I am trying to convert an existing OpenCL kernel to an HLSL compute shader.
The OpenCL kernel samples each pixel in an RGBA texture and writes each color channel to a tighly packed array.
So basically, I need to write to a tightly packed uchar
array in a pattern that goes somewhat like this:
r r r ... r g g g ... g b b b ... b a a a ... a
where each letter stands for a single byte (red / green / blue / alpha) that originates from a pixel channel.
going through the documentation for RWByteAddressBuffer
Store method, it clearly states:
void Store(
in uint address,
in uint value
);
address [in]
Type: uint
The input address in bytes, which must be a multiple of 4.
In order to write the correct pattern to the buffer, I must be able to write a single byte to a non aligned address. In OpenCL / CUDA this is pretty trivial.
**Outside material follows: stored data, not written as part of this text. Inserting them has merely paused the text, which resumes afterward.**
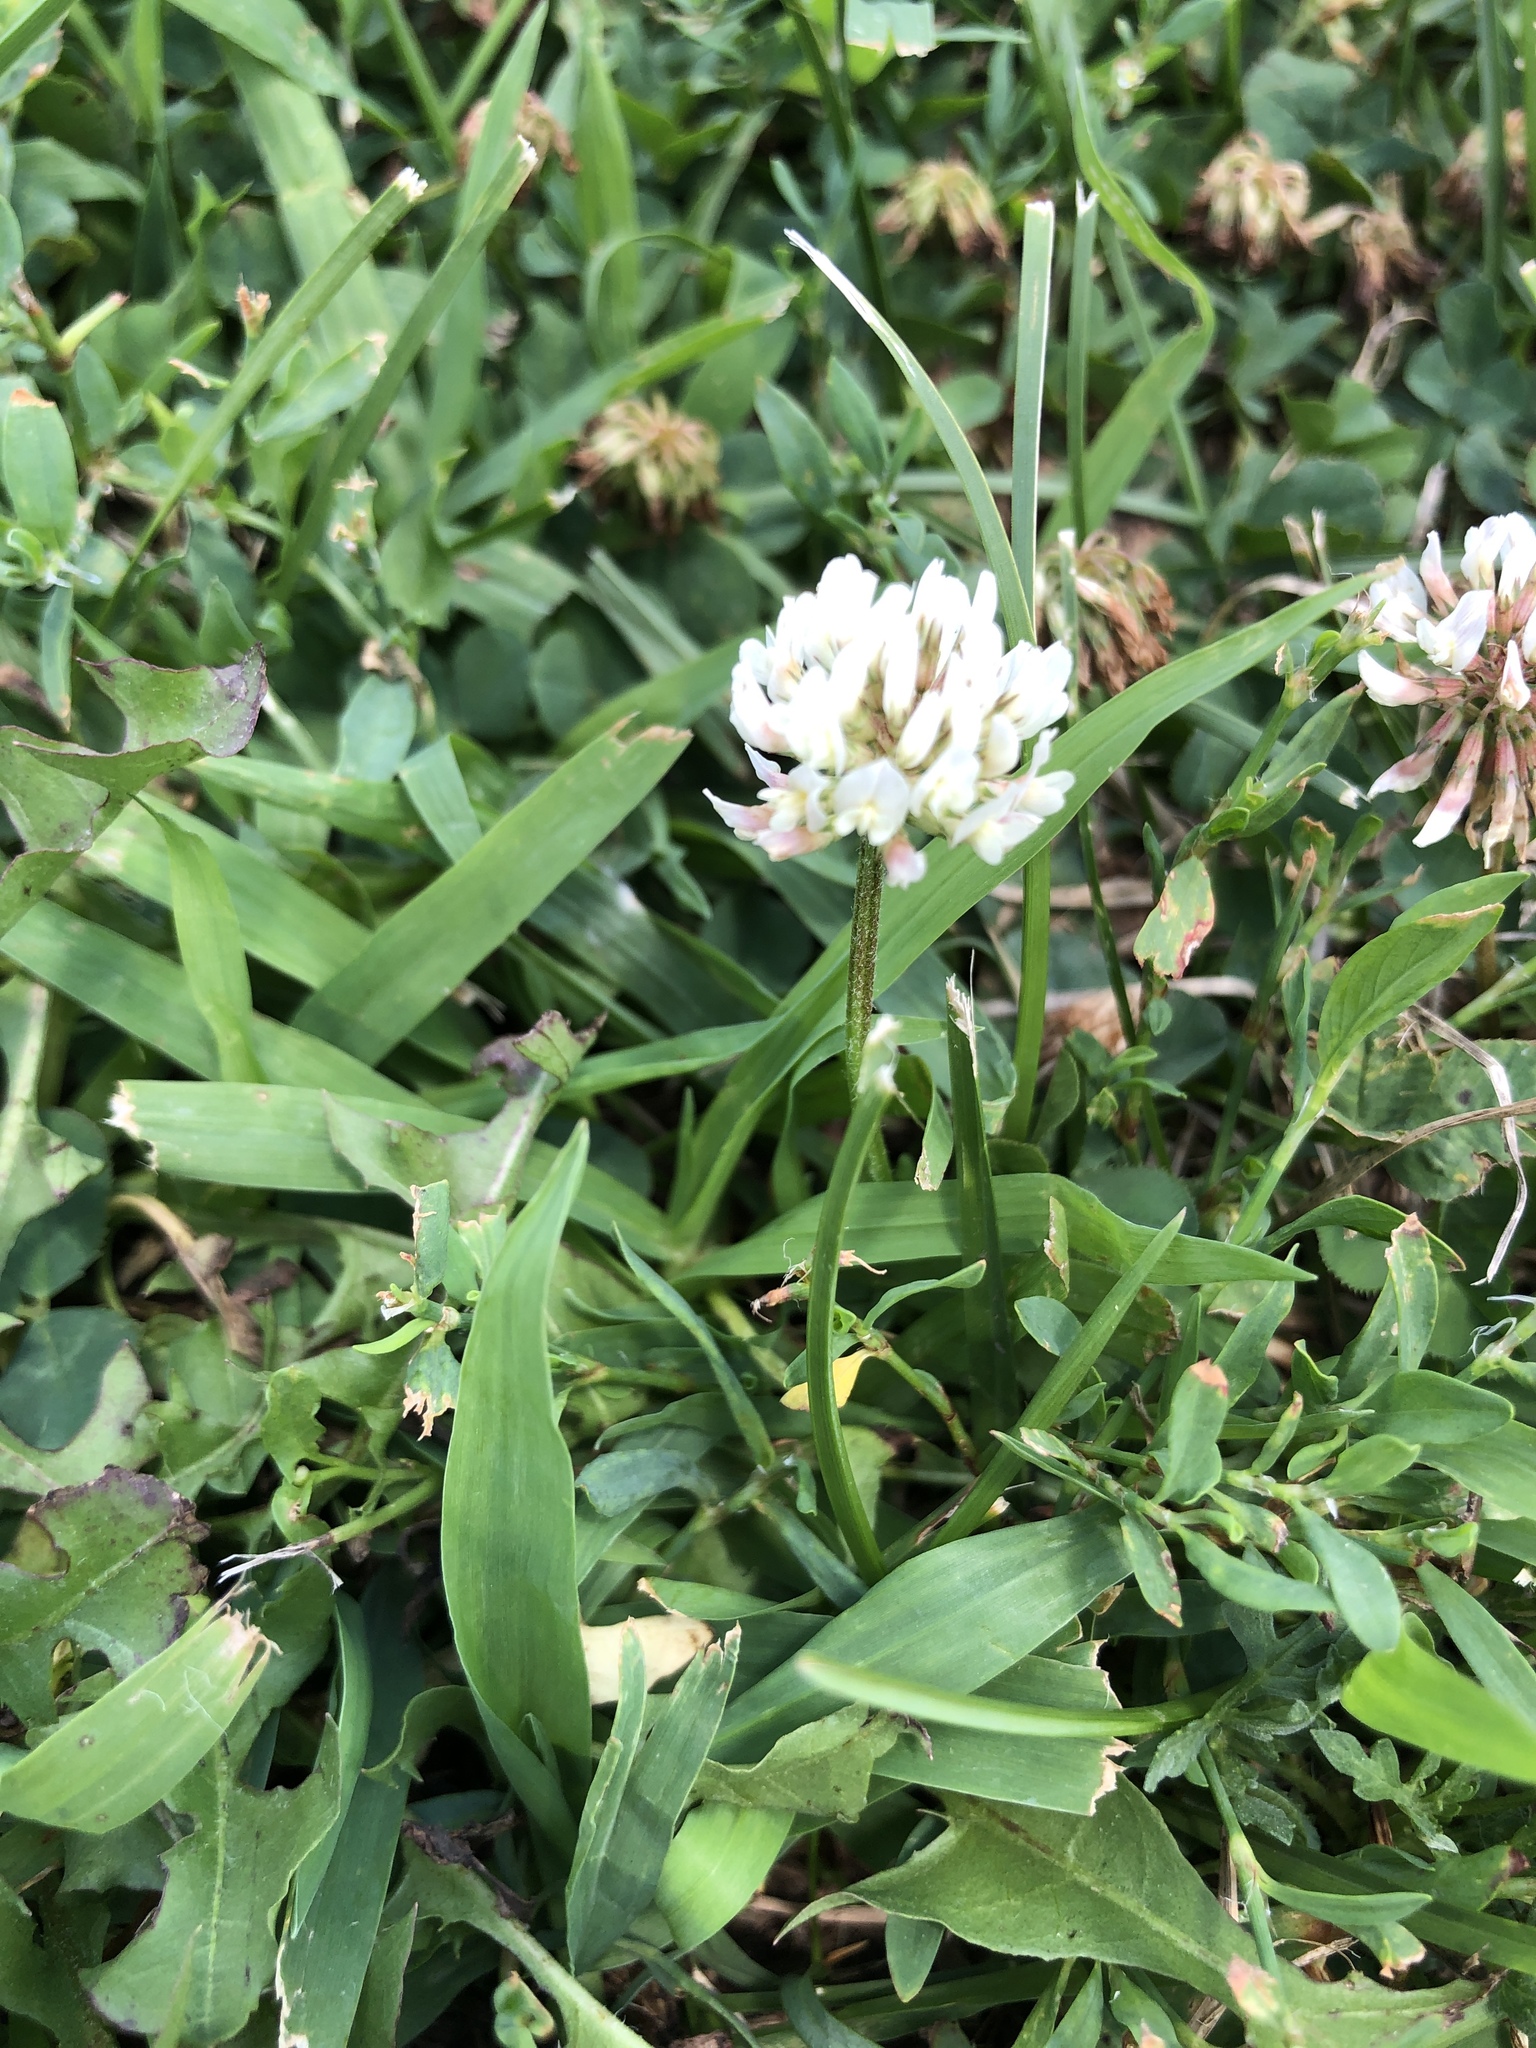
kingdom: Plantae
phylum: Tracheophyta
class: Magnoliopsida
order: Fabales
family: Fabaceae
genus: Trifolium
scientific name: Trifolium repens
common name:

As far as I know it is not possible to write directly to a non aligned address in this scenario. You can, however, use a little trick to achieve what you want. Below you can see the code of the entire compute shader which does exactly what you want. The function StoreValueAtByte
in particular is what you are looking for.
Texture2D<float4> Input;
RWByteAddressBuffer Output;
void StoreValueAtByte(in uint index_of_byte, in uint value) {
// Calculate the address of the 4-byte-slot in which index_of_byte resides
uint addr_align4 = floor(float(index_of_byte) / 4.0f) * 4;
// Calculate which byte within the 4-byte-slot it is
uint location = index_of_byte % 4;
// Shift bits to their proper location within its 4-byte-slot
value = value << ((3 - location) * 8);
// Write value to buffer
Output.InterlockedOr(addr_align4, value);
}
[numthreads(20, 20, 1)]
void CSMAIN(uint3 ID : SV_DispatchThreadID) {
// Get width and height of texture
uint tex_width, tex_height;
Input.GetDimensions(tex_width, tex_height);
// Make sure thread does not operate outside the texture
if(tex_width > ID.x && tex_height > ID.y) {
uint num_pixels = tex_width * tex_height;
// Calculate address of where to write color channel data of pixel
uint addr_red = 0 * num_pixels + ID.y * tex_width + ID.x;
uint addr_green = 1 * num_pixels + ID.y * tex_width + ID.x;
uint addr_blue = 2 * num_pixels + ID.y * tex_width + ID.x;
uint addr_alpha = 3 * num_pixels + ID.y * tex_width + ID.x;
// Get color of pixel and convert from [0,1] to [0,255]
float4 color = Input[ID.xy];
uint4 color_final = uint4(round(color.x * 255), round(color.y * 255), round(color.z * 255), round(color.w * 255));
// Store color channel values in output buffer
StoreValueAtByte(addr_red, color_final.x);
StoreValueAtByte(addr_green, color_final.y);
StoreValueAtByte(addr_blue, color_final.z);
StoreValueAtByte(addr_alpha, color_final.w);
}
}
I hope the code is self explanatory since it is hard to explain, but I'll try anyway.
The fist thing the function StoreValueAtByte
does is to calculate the address of the 4-byte-slot enclosing the byte you want to write to. After that the position of the byte inside the 4-byte-slot is calculated (is it the fist, second, third or the fourth byte in the slot). Since the byte you want to write is already inside an 4-byte variable (namely value
) and occupies the rightmost byte, you then just have to shift the byte to its proper position inside the 4-byte variable. After that you just have to write the variable value
to the buffer at the 4-byte-aligned address. This is done using bitwise OR
because multiple threads write to the same address interfering each other leading to write-after-write-hazards. This of course only works if you initialize the entire output buffer with zeros before issuing the dispatch-call.